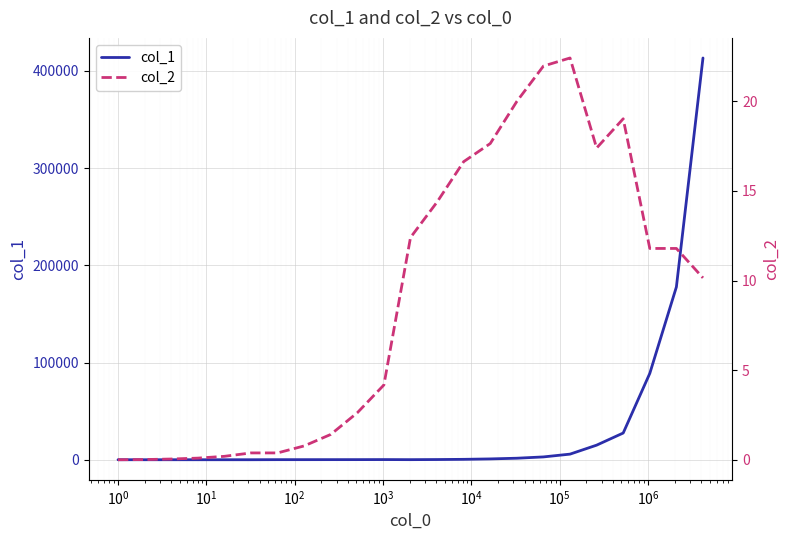

What is the maximum value for col_1?

413391.3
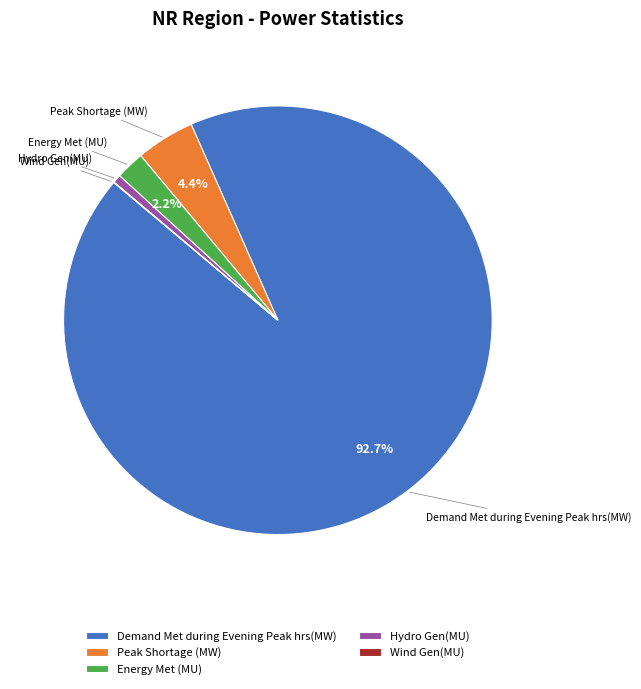

Which has a higher value, Peak Shortage (MW) or Energy Met (MU)?

Peak Shortage (MW)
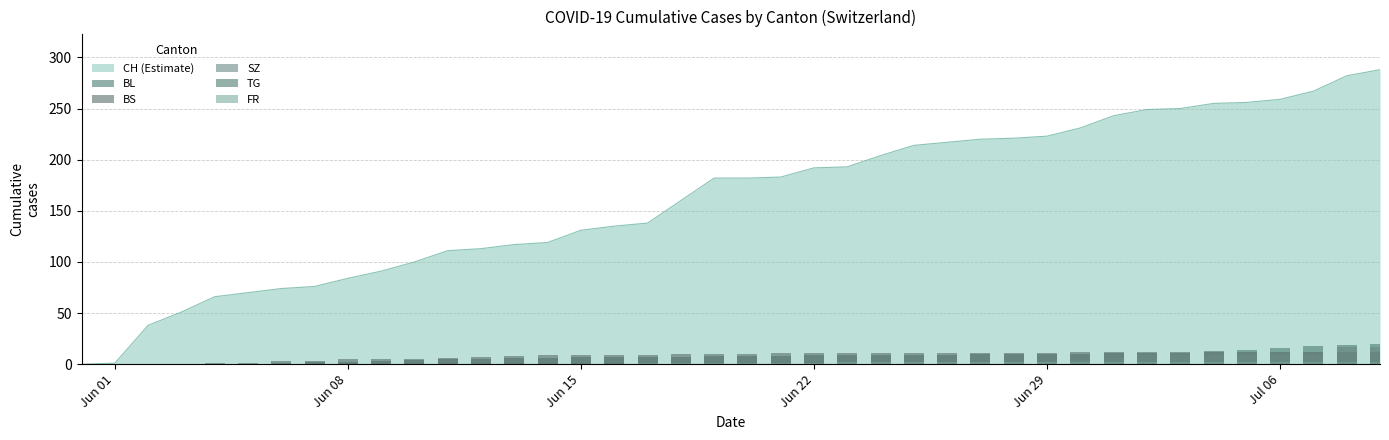

How many bars are there in each group?

5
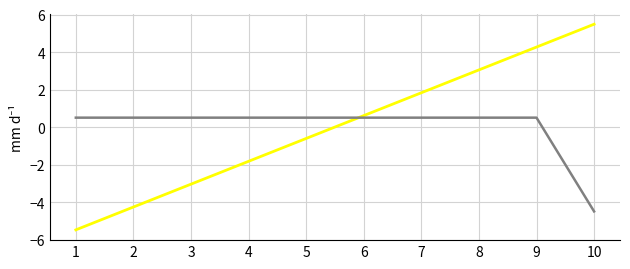

What is the difference between the highest and lowest values at 9?

3.8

____

◆ Exercise prompt:
Turn the lines above into a JSON list of strings, with one string for each non-blank line. Leave the pictures out.

◆ Result for this exercise:
[
  "What is the maximum value for col_1?",
  "413391.3",
  "Which has a higher value, Peak Shortage (MW) or Energy Met (MU)?",
  "Peak Shortage (MW)",
  "How many bars are there in each group?",
  "5",
  "What is the difference between the highest and lowest values at 9?",
  "3.8"
]